The IBCSO data grid and the corresponding Antarctic chart will soon be freely available in the internet and are intended to help scientists amongst others to better understand and predict sea currents, geological processes or the behaviour of marine life.
The new bathymetric chart of the Southern Ocean is an excellent example of what scientists can achieve if researchers from around the world work across borders. "For our IBCSO data grid, scientists from 15 countries and over 30 research institutions brought together their bathymetric data from nautical expeditions. We were ultimately able to work with a data set comprising some 4.2 billion individual values," explains IBCSO editor Jan Erik Arndt, bathymetric expert at the Alfred Wegener Institute in Bremerhaven.
Collecting bathymetric data, as with the German research vessel Polarstern with its multibeam echo sounding system, was nowhere near enough, however, to develop a useful, three-dimensional model of the seafloor: "The ocean south of the 60th parallel extends over an area of some 21 million square kilometres and is therefore around 60 times as large as the Federal Republic of Germany. Reliable bathymetric data have so far existed for only 17 per cent of this area. The largest data gaps, for example, are in the deep sea regions of the south Indian Ocean and the South Pacific and in areas which experience difficult sea ice conditions throughout the year in some places, such as in the Weddell Sea," says Jan Erik Arndt.
For this reason the mappers did not just take the trouble to digitize old Antarctic nautical charts and to convert satellite data. They also used a mathematical trick by interpolating the data set. "We treated every existing measurement point like a tent pole to a certain extent and arithmetically covered these poles with a tarpaulin. In this way we obtained approximate values about the height of the tarpaulin between the poles," explains the AWI specialist for data modeling.
This work was worth it: the IBCSO data grid has a resolution of 500 times 500 metres.

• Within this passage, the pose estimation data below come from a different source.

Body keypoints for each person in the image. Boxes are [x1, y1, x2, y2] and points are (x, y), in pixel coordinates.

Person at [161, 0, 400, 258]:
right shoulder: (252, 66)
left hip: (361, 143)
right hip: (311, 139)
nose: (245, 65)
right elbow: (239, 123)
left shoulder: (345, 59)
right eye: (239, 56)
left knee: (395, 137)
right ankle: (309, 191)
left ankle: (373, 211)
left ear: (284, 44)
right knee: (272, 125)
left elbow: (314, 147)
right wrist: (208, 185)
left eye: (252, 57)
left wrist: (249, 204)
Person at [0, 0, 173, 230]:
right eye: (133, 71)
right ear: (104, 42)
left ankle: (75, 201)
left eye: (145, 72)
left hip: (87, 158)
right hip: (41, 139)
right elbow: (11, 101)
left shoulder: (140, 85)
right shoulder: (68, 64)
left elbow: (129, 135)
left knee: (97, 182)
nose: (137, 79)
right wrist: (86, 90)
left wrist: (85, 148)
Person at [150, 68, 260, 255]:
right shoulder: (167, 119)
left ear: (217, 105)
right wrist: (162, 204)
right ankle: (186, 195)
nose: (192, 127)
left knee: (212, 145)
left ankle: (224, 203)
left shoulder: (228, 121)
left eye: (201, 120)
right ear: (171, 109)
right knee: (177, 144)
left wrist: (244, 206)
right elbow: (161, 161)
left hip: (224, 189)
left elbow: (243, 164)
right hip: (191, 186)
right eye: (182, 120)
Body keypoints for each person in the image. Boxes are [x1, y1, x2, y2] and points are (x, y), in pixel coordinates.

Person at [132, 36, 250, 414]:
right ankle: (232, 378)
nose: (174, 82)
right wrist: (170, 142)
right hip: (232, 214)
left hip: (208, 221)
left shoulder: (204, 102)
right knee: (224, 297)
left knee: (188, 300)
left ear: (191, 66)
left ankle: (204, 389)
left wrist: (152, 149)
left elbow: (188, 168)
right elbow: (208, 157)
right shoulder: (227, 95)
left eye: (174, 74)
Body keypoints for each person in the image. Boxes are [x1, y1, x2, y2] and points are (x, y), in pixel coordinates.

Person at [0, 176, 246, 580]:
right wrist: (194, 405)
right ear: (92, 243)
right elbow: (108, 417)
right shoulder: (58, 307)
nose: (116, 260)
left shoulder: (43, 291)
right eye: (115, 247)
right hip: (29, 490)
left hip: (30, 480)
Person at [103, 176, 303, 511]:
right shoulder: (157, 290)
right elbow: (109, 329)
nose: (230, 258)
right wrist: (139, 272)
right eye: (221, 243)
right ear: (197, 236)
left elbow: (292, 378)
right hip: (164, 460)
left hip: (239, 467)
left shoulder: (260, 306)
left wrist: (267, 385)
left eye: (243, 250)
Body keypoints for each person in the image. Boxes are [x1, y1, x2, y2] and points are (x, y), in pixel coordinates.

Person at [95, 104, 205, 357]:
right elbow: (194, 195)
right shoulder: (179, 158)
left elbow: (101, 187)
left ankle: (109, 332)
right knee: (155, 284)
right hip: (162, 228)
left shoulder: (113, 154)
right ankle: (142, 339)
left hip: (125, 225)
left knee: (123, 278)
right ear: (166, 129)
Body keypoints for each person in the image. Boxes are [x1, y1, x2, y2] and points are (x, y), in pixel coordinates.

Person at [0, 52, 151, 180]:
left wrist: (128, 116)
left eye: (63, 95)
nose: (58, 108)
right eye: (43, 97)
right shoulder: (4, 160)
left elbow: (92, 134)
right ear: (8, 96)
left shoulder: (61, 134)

This means that one data point reflects the depth of a sea area of 500 times 500 metres -- a feature that leads to impressive degree of detail.
Where older models only offer a glimpse of a mountain in the deep sea, IBCSO shows an elevation with sharp ridge crests and deep channels in the slopes. A formerly flat point at the bottom of the Riiser-Larsen Sea can now be identified as an offshoot, some 300 metres deep, of the underwater Ritscher Canyon which runs along a length of over 100 kilometres from the south west to the north. And not far away from today's shelf ice edge of the large Getz ice shelf the furrows are to be seen quite clearly which were ploughed into the seafloor by the ice tongue as it grew.

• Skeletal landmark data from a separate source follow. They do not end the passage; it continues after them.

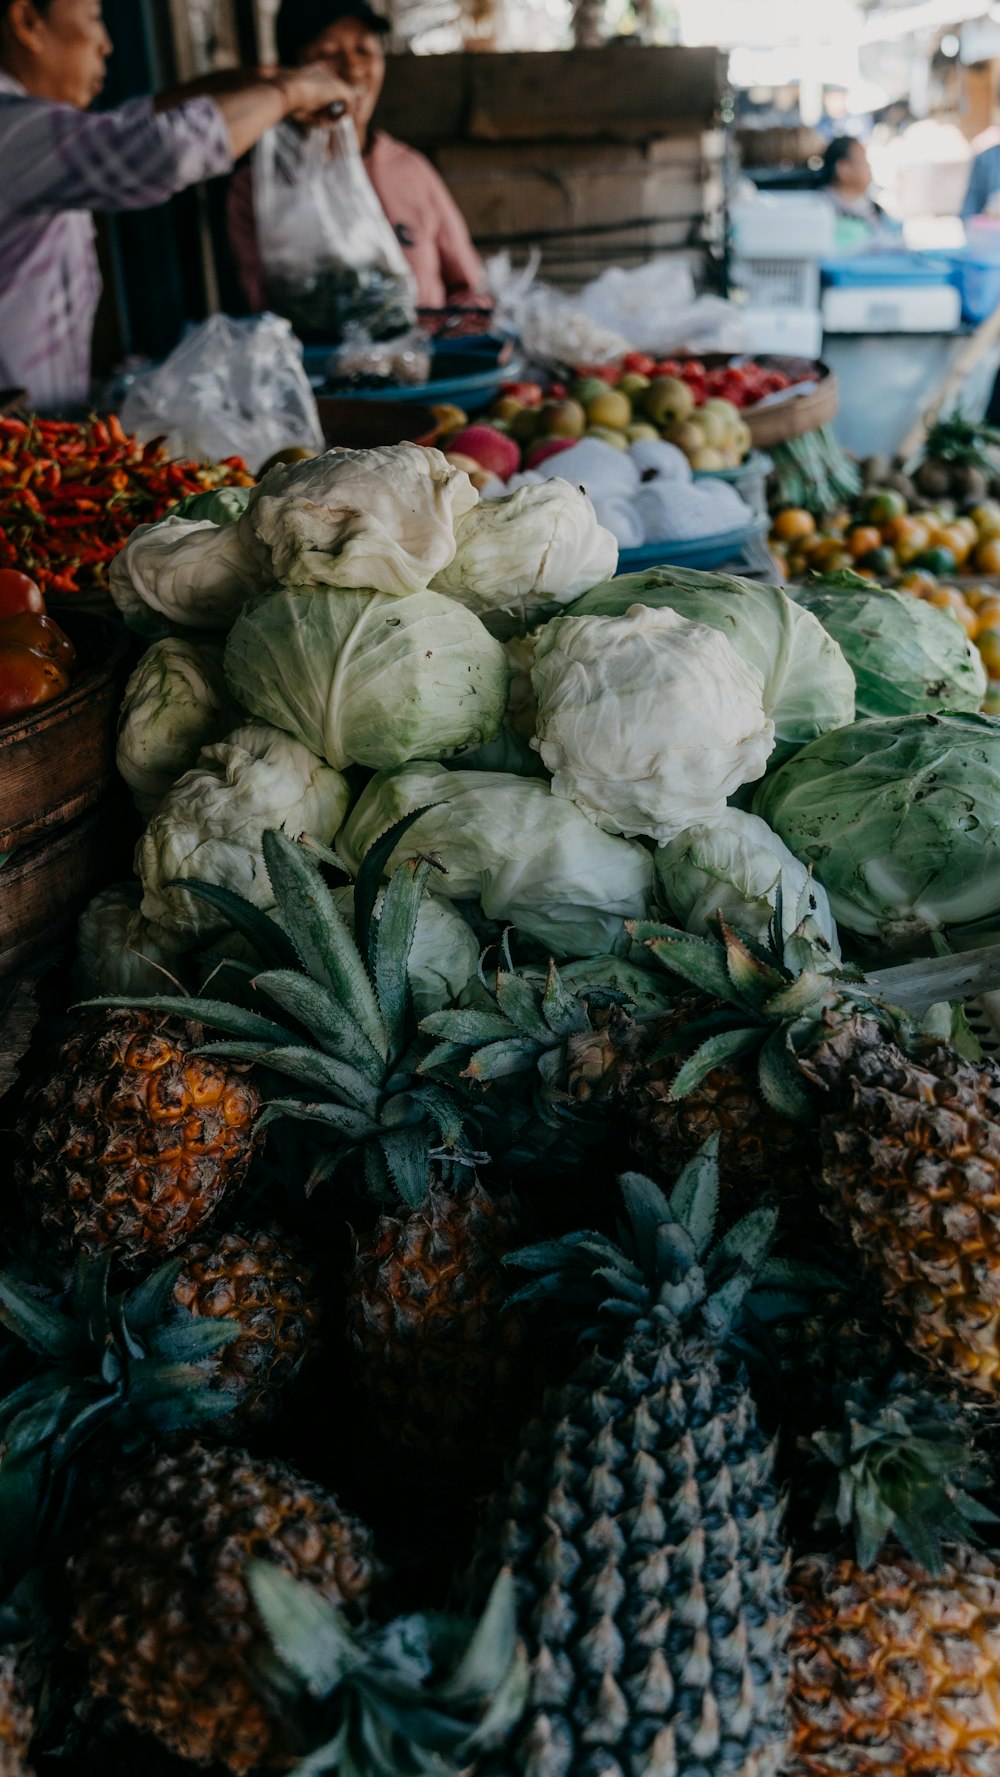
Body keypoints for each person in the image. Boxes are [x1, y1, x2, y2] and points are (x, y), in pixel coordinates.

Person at [0, 0, 353, 408]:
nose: (106, 45)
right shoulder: (11, 131)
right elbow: (165, 149)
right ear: (27, 21)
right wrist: (290, 93)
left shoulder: (23, 131)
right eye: (95, 19)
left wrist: (234, 85)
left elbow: (126, 126)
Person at [226, 0, 488, 315]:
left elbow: (470, 288)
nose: (352, 69)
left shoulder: (411, 169)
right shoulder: (258, 188)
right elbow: (264, 307)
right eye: (326, 55)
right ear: (293, 72)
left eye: (363, 50)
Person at [817, 135, 887, 228]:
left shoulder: (874, 208)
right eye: (864, 162)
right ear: (843, 169)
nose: (869, 167)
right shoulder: (820, 207)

Using this degree of detail IBCSO is primarily intended to push ahead with research: "The depth data of the Southern Ocean are of great interest to polar researchers from many disciplines. The 3D data grids of the seafloor enable oceanographers to model currents and the movement of the deep Antarctic water which is of such great importance. Geologists are able to recognise the structures of geological processes more easily. Biologists may be able to better estimate the regions in which certain biological communities may emerge or whether, for example, seals dive to the bottom of the sea in a certain area in search of food," explains Jan Erik Arndt.
However, despite the elation about the new model and its chart, it should not be forgotten that more than 80 per cent of the area of the South Polar Sea is still unchartered. Jan Erik Arndt: "We hope that as our data grid becomes better known in the scientific world, other scientists will be more willing to provide us with their data of current and future depth measurements in the South Polar Sea. The chances are not bad. A few new research ice breakers are currently being built around the world and every one of them will presumably be equipped with a modern multibeam echo sounder in the same way as Polarstern."